Sunday, February 17, 2008

oracle is back to live after a long time - 36h give or take,

procedure was:

  1. connect sqlplus sys/******* as sysdba
  2. shutdown immediate
  3. startup nomount
  4. restore control file
  5. shutdown abort
  6. startup mount
  7. exit
  8. export MALLOC_CHECK_=0
  9. rman catalog rman/******@BACKUP target sys/******
  10. restore database
  11. recover database
  12. alter database open resetlogs;
a simple 9 step procedure once you got it all figured out and just because a ******** barge hat to cap the cables at the sacramento river and took me out of business.

Helpfull links: this

or like a wise man said:

boss: how long do you need to fix the problem?
wise man: 10 seconds after I found the solution

fighting with oracle since 16 hours because of a stupid bug.
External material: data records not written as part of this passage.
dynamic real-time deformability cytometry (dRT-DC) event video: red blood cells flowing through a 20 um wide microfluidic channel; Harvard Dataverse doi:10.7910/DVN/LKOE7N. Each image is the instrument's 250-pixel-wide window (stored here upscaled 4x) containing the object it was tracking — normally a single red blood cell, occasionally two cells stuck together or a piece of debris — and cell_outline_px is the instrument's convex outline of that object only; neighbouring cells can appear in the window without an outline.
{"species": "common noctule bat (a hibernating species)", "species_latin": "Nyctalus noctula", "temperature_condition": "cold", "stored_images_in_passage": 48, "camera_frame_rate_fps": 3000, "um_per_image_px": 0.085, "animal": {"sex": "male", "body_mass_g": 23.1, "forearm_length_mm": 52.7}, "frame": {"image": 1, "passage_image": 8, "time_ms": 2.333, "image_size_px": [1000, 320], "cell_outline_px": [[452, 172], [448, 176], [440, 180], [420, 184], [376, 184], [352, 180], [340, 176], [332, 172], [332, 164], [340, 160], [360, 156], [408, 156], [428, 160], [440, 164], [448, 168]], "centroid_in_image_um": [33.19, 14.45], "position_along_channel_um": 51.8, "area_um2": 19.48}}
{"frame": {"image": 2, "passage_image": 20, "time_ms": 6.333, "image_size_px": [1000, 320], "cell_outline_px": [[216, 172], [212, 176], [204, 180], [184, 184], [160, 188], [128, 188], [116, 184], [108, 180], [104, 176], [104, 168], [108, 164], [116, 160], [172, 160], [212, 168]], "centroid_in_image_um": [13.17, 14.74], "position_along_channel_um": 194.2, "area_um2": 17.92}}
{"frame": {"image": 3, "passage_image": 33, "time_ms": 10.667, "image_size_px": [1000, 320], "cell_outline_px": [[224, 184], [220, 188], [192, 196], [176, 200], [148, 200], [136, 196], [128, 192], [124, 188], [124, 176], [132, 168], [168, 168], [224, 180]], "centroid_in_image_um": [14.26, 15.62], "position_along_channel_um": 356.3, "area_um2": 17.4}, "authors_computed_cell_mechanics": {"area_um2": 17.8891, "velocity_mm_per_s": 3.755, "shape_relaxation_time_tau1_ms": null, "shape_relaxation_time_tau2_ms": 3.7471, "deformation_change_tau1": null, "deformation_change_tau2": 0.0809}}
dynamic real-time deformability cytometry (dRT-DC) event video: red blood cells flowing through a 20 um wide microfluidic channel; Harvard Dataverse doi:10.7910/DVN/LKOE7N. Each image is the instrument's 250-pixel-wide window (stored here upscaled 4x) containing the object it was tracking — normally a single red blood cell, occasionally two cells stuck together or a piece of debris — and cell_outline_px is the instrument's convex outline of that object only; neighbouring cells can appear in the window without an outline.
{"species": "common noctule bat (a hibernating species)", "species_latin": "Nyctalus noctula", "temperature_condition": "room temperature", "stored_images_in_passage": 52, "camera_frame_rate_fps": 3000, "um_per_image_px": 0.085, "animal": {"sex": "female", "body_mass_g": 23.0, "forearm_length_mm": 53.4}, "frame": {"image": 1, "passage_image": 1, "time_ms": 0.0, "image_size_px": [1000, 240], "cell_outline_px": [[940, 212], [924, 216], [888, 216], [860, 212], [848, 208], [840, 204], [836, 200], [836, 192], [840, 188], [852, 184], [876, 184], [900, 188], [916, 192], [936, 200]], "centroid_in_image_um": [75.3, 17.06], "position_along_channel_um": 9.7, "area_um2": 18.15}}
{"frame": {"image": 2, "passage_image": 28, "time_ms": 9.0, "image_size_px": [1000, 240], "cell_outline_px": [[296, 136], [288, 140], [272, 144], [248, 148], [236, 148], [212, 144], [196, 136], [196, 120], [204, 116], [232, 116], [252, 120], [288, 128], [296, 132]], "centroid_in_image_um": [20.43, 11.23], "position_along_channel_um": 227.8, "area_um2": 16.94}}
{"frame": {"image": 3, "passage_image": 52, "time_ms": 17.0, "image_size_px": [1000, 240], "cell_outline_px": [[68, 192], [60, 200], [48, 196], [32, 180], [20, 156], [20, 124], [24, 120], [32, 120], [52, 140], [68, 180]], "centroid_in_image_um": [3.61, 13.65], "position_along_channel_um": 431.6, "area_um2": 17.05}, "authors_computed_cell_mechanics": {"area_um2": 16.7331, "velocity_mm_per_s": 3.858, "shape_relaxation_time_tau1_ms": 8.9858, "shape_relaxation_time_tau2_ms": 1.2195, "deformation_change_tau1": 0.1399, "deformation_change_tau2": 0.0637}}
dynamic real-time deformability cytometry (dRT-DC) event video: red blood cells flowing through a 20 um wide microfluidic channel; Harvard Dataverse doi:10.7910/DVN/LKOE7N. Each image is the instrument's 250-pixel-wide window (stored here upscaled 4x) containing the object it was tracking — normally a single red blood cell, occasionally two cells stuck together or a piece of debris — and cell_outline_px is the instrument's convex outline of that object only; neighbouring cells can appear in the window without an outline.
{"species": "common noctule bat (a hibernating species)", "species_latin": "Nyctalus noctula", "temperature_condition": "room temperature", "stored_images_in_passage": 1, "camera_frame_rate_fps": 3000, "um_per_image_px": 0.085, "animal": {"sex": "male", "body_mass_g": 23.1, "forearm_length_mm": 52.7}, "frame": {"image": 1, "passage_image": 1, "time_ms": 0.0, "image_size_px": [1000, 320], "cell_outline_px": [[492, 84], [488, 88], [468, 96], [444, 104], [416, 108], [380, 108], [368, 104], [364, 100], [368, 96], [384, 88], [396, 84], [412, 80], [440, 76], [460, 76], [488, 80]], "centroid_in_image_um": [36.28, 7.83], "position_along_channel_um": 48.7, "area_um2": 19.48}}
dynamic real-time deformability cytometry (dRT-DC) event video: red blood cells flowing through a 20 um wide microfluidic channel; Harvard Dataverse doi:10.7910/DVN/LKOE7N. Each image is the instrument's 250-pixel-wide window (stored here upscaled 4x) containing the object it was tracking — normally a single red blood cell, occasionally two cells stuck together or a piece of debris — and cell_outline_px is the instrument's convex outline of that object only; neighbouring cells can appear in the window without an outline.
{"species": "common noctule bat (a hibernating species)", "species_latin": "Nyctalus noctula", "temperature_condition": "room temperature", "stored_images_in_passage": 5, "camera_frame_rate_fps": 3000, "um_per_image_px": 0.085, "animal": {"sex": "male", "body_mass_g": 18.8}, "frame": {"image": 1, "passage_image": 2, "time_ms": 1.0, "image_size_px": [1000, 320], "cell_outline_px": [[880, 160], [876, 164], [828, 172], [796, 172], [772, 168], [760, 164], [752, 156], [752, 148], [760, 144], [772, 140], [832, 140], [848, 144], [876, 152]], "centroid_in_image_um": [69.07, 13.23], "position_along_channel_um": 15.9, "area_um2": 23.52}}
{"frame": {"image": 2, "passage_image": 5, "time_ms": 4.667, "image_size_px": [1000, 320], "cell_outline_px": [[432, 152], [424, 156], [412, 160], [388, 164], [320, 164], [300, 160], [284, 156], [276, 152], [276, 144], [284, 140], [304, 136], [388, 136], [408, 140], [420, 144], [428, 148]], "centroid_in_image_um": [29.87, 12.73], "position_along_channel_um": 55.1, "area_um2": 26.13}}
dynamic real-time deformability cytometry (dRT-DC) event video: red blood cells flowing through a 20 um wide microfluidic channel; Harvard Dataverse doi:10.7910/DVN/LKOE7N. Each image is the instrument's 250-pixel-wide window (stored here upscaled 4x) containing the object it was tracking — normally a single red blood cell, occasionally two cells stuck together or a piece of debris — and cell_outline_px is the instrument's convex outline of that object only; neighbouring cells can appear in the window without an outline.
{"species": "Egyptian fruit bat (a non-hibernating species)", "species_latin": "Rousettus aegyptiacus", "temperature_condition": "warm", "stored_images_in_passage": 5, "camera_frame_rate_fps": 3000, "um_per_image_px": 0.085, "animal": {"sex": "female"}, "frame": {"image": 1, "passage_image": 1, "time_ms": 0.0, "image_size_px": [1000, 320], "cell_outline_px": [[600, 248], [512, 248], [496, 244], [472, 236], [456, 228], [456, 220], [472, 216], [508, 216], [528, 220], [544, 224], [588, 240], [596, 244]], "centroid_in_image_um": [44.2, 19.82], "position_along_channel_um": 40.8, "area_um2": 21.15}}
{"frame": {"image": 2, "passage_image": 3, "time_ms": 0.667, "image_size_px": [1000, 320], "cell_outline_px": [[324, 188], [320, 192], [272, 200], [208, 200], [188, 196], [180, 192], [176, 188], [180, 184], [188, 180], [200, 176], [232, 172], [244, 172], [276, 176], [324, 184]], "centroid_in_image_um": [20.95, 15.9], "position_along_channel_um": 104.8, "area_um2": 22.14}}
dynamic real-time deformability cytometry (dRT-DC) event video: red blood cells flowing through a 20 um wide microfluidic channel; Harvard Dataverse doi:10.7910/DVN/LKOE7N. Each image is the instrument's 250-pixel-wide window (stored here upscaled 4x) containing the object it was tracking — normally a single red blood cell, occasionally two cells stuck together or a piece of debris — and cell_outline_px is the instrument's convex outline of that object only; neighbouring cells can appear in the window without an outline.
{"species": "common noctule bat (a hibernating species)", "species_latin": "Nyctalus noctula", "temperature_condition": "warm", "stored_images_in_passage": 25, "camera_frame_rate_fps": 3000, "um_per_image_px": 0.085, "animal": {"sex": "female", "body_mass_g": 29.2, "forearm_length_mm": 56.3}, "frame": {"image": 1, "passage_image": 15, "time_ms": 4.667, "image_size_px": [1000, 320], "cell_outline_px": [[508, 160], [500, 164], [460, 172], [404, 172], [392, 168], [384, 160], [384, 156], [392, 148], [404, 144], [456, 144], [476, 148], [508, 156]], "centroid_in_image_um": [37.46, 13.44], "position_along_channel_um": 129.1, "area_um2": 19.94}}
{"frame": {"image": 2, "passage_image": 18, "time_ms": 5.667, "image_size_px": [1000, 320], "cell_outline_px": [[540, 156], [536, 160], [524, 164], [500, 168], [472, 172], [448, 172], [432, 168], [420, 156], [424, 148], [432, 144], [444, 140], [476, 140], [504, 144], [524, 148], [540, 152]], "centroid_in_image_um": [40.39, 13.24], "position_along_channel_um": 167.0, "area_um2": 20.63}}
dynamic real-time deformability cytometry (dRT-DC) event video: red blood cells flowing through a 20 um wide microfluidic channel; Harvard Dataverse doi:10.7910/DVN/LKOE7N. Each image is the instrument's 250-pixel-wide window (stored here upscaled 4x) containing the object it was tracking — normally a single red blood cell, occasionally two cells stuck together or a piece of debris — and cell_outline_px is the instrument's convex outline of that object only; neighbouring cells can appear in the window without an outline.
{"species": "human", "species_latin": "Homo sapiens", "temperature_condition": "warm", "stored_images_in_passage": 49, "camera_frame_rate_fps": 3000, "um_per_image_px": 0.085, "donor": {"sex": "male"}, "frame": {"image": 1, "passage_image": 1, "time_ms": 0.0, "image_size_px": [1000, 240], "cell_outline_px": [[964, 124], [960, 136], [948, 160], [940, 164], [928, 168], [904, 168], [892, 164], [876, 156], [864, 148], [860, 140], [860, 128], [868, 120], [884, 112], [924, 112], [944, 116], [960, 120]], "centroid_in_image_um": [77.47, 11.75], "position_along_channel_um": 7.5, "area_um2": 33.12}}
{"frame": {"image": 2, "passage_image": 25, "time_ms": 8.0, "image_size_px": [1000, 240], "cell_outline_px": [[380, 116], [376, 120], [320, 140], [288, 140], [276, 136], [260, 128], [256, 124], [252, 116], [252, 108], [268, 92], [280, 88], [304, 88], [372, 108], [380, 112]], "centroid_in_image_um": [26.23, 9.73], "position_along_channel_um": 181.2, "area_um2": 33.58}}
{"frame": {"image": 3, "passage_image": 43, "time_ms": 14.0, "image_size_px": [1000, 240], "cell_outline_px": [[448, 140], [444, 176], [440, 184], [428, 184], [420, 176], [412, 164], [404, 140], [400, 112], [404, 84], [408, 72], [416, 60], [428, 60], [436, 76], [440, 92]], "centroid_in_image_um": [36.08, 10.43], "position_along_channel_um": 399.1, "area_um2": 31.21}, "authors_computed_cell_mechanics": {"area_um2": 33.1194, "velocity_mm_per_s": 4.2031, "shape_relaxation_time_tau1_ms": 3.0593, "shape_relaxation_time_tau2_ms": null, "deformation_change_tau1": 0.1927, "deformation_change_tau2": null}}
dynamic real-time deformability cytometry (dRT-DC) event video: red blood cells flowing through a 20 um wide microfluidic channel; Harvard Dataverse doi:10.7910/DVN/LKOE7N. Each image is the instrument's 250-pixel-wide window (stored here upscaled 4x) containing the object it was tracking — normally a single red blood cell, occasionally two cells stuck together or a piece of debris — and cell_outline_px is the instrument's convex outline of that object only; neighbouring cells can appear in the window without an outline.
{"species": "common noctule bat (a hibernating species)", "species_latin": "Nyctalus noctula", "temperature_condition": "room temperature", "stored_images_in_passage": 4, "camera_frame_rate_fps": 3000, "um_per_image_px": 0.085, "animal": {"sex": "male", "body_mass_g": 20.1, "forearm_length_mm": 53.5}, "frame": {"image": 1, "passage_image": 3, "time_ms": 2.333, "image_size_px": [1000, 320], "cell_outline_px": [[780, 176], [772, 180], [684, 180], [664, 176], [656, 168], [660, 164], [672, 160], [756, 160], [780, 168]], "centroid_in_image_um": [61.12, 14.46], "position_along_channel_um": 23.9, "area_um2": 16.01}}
Copyright (c) 1982, 2005, Oracle. All rights reserved.

connected to target database: BINBASE (DBID=3083741697, not open)
connected to recovery catalog database

RMAN> recover datafile 1;

Starting recover at 15-FEB-08
Starting implicit crosscheck backup at 15-FEB-08
allocated channel: ORA_DISK_1
channel ORA_DISK_1: sid=155 devtype=DISK
Crosschecked 103 objects
Finished implicit crosscheck backup at 15-FEB-08

Starting implicit crosscheck copy at 15-FEB-08
using channel ORA_DISK_1
Crosschecked 10 objects
Finished implicit crosscheck copy at 15-FEB-08

searching for all files in the recovery area
cataloging files...
*** glibc detected *** double free or corruption (!prev): 0x0cc2f3a8 ***







RMAN-00571: ===========================================================
RMAN-00569: =============== ERROR MESSAGE STACK FOLLOWS ===============
RMAN-00571: ===========================================================
RMAN-03002: failure of recover command at 02/15/2008 23:46:02
ORA-03113: end-of-file on communication channel
RMAN-00571: ===========================================================


basically it is some cglib mojo with the glib library from centos which kills your application if it thinks it founds a bug...

it is pretty well described here


In short:

The version of glibc provided with CentOS 4.3 performs additional internal
sanity checks to prevent and detect data corruption as early as possible. By
default, should corruption be detected, a message similar to the following will
be displayed on standard error (or logged via syslog if stderr is not open):

*** glibc detected *** double free or corruption: 0x0937d008 ***

By default, the program that generated this error will also be killed; however,
this (and whether or not an error message is generated) can be controlled via
the MALLOC_CHECK_ environment variable. The following settings are supported:

0 Do not generate an error message, and do not kill the program
1 Generate an error message, but do not kill the program
2 Do not generate an error message, but kill the program


3 Generate an error message and kill the program

After I set this variable I made some progress.

...need to take more pictures...
...need more spare time...
...need to figure out how to get a new visa...
...dentist, need togo to dentist...
...need more mojitos...